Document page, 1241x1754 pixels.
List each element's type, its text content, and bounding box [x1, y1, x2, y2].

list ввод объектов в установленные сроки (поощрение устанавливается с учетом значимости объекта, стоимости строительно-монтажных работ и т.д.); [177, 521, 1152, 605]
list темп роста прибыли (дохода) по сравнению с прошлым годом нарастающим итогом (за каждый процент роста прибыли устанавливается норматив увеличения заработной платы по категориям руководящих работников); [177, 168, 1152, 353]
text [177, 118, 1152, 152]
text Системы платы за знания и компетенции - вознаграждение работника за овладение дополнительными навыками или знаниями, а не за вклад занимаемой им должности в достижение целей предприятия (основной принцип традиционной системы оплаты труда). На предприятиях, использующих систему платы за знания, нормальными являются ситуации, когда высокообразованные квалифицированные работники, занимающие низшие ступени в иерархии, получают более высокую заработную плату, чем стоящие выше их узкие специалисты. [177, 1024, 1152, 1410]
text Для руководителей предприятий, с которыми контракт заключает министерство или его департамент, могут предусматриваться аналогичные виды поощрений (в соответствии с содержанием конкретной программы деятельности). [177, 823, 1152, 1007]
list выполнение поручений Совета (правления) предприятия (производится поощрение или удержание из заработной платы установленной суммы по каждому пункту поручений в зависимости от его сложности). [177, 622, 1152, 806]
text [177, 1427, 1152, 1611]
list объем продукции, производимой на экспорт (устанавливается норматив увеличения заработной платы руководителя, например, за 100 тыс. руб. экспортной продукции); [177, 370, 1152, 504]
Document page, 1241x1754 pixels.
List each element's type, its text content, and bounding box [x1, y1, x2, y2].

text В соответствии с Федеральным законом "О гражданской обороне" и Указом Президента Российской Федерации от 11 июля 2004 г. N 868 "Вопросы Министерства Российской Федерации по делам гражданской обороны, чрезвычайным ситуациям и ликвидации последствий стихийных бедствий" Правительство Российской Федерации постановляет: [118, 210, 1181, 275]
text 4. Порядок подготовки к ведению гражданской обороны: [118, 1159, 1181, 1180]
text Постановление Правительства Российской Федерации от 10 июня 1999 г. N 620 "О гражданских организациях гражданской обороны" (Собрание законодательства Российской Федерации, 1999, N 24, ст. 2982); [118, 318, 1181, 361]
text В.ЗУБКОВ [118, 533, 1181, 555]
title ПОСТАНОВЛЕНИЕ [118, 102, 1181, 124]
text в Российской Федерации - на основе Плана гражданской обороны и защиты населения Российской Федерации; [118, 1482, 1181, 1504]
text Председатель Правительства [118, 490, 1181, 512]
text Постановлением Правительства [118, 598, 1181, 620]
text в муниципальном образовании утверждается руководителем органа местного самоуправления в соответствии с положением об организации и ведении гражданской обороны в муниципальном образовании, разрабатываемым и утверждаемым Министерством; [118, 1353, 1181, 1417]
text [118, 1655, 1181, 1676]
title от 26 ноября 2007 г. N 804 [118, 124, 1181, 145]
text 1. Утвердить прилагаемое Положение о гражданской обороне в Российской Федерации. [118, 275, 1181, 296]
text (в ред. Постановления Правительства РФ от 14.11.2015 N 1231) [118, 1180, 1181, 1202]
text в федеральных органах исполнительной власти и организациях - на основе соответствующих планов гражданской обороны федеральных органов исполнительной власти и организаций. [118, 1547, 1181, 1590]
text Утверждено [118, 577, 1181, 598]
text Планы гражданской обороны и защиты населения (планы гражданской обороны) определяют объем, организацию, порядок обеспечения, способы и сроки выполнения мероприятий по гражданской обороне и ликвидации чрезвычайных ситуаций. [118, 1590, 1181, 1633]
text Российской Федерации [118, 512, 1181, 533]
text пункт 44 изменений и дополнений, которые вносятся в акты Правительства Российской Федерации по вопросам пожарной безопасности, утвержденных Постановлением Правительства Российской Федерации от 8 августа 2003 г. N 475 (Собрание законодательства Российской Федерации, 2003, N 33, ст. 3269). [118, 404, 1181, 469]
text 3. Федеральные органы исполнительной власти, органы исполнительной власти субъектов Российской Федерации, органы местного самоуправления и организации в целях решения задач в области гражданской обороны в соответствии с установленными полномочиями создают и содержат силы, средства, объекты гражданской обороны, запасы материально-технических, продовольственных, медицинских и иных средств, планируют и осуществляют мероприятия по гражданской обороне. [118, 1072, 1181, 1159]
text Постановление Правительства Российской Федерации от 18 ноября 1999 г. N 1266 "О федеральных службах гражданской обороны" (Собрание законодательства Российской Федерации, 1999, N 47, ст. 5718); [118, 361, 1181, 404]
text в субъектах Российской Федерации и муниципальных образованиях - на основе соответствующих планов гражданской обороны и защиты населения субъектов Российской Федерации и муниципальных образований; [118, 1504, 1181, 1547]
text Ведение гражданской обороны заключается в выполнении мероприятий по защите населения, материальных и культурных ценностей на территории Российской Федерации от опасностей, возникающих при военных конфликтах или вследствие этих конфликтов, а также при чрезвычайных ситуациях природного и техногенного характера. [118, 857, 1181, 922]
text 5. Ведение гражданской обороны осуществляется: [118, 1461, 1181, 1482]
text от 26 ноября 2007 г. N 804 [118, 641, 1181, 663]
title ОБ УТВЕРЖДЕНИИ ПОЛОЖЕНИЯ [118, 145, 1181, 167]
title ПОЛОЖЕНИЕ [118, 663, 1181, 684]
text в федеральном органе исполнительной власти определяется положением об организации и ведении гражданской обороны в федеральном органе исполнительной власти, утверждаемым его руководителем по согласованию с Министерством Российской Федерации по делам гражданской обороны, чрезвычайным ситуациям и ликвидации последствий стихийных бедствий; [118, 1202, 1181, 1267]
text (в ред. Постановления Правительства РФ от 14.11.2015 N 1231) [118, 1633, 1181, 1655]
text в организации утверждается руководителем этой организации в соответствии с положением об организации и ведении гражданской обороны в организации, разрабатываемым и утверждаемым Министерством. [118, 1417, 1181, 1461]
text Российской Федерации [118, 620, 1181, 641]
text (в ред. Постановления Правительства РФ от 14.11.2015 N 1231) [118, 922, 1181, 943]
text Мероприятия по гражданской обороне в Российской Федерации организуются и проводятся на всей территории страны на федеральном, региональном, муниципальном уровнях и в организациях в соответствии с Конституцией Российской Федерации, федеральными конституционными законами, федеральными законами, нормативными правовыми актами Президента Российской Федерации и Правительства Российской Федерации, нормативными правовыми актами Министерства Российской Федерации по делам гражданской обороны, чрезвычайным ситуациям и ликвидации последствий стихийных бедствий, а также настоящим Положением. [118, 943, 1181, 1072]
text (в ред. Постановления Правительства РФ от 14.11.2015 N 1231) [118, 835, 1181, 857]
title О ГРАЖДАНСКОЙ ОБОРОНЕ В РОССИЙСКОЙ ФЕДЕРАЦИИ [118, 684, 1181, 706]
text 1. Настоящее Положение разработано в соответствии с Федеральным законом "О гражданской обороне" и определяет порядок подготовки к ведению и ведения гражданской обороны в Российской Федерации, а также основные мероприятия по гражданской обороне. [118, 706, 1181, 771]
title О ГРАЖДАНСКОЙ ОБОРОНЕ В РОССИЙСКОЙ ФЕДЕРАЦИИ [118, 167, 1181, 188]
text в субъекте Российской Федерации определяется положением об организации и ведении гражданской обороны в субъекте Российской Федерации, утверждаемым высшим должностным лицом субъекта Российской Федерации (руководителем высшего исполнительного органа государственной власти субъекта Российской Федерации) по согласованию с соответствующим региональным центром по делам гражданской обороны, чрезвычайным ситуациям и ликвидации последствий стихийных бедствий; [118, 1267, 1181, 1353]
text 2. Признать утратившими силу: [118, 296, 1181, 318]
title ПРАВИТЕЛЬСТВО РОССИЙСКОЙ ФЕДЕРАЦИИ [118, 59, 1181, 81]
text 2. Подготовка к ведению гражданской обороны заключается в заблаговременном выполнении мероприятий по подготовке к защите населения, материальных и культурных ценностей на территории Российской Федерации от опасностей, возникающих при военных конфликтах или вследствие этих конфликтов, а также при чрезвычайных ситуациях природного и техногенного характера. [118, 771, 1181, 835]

☆ ☆ ☆

◆ Problem to solve ◆
Find the string "Постановлением" in the data. Report each line it appears in.

◆ Answer for the task ◆
text Постановлением Правительства [118, 598, 1181, 620]
text пункт 44 изменений и дополнений, которые вносятся в акты Правительства Российской Федерации по вопросам пожарной безопасности, утвержденных Постановлением Правительства Российской Федерации от 8 августа 2003 г. N 475 (Собрание законодательства Российской Федерации, 2003, N 33, ст. 3269). [118, 404, 1181, 469]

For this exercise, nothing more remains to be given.